My system message originally was:
You are only allowed to return response in JSON format. Example:
{
"category": "some category"
}
Rules:
- category must be always english word (if nothing matches leave Other)
Allowed categories:
Grocery Shopping
Bakery
Fuel
Health
Clothing and Accessories
Dining Out
Entertainment
Home
Sport
Transportation
As user message I am sending transaction data:
{
"amount": 12.34,
"vendor": "McDonald's",
}
And expected output here is:
{
"category": "Dining Out"
}
For most of the cases it works well. But through time I have realised that sometimes model is missing knowledge about some places and returns Other
when it definitely should assign some other category.
I decided to extend system message with some facts:
Facts:
Lubaszka, Putka, Gromulski are bakeries
And now it works much better.
This is common case when you are working with AI models. You need to provide them with some additional knowledge to make them work better.
Another option is to fine tune model. You might find it useful if model is not working well for your specific case. Passing additional information in prompt might consume so much tokens every time you send request. Fine tuning is more efficient in this case. You can save tokens and money in the long run.
Airtable
I am using Airtable as my database. Resons why I have chosen it:
- Make.com has smooth integration with Airtable
- docs seems user-friendly
- I have never used it before and I wanted to try something new
- it turned out that mobile app serves pretty well for my use case (my table has only few columns so browsing through transaction on mobile is quite convenient)

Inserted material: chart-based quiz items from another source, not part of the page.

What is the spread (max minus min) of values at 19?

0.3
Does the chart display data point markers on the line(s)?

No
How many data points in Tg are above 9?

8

No much to say here. One table that is source of truth for my automation.
All transactions, all cards in one place. I can easily filter or sort it. Better experience than banking apps I am using.
Telegram
Additionally I have built simple Telegram bot. Telegram has bots API that allows you to build your own bot. For now I have just added some basic commands:
- summarizing all my spendings in current month
- summarizing spendings for fuel in current month
- summarizing Lidl spendings (as I am doing lots of groceries there)

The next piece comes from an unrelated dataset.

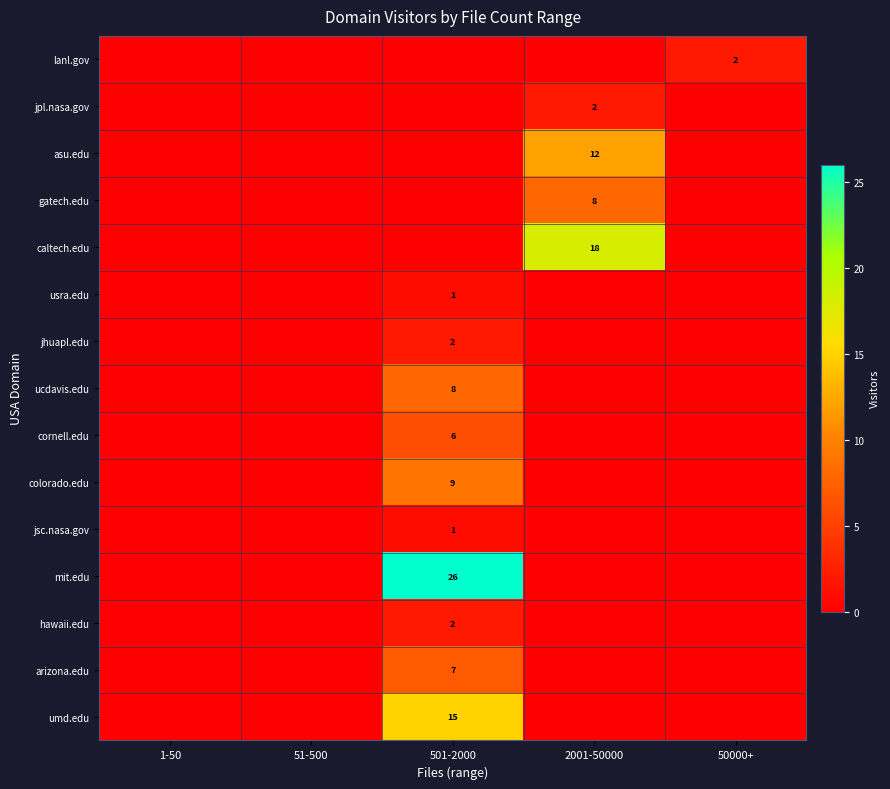

The value of cornell.edu at 501-2000 is 6. True or false?

True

I am handling all API calls needed here in another Make.com scenario. I am planning to rewrite it to my own backend in the future (number of active scenarios in Make.com is limited, at least in plan I am using).
Each path serves one command:
The most challenging part I found here was to get data from Airtable. There is an endpoint to get records with filterFormula
parameter. Formulas are kind of queries you can use to filter data.

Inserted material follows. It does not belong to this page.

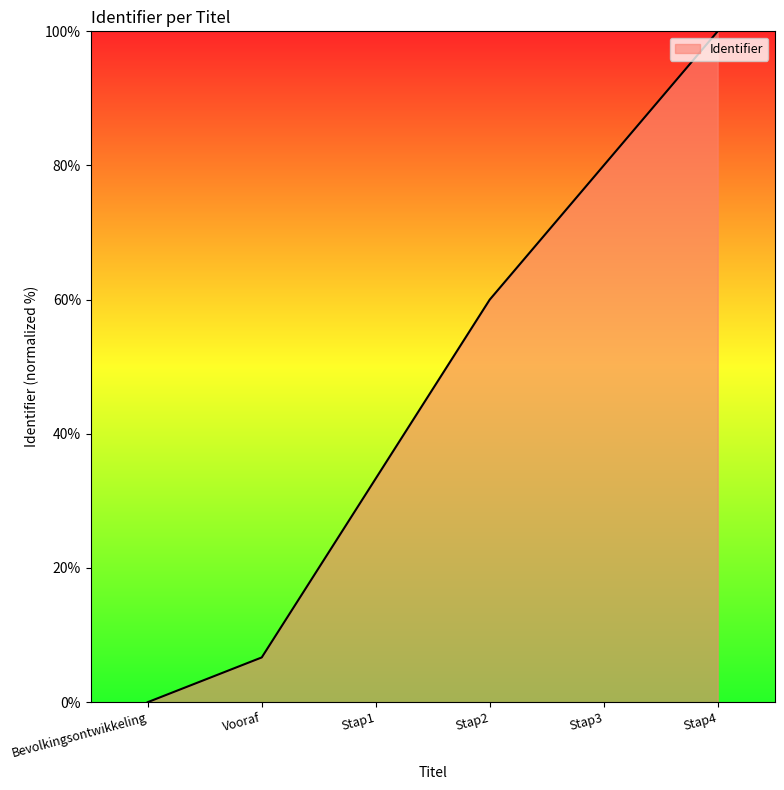

The value at Stap1 is 12.3. True or false?

False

It took me some time to find correct one.
Example of formula for getting this month's Lidl spendings is:
AND(
FIND("Lidl", {vendor}) > 0,
DATETIME_FORMAT({timestamp}, 'YYYY-MM') = DATETIME_FORMAT(NOW(), 'YYYY-MM')
)
What I like about Airtable docs is that they have auto generated docs page for each of your tables. If you create some table it should appear here.
Finally my bot looks like this:
And results after executing command:
Summary
I started using that in the beggining of March 2024 and I have collected almost 200 records so far. It works fine and I am happy with results. The most important thing is that I have access to my raw data which opens up many possibilities.
Although I see some areas for improvement:
- rewriting Make scenarios to my own backend
- handling different currencies (very rare case for me, but it might be useful)
- adding some more detailed stats to Telegram bot
- maybe pack it all into mobile app (possibility to try mobile development which I have never done before)
I hope you find this article useful and you have learned something new. Thanks for reading.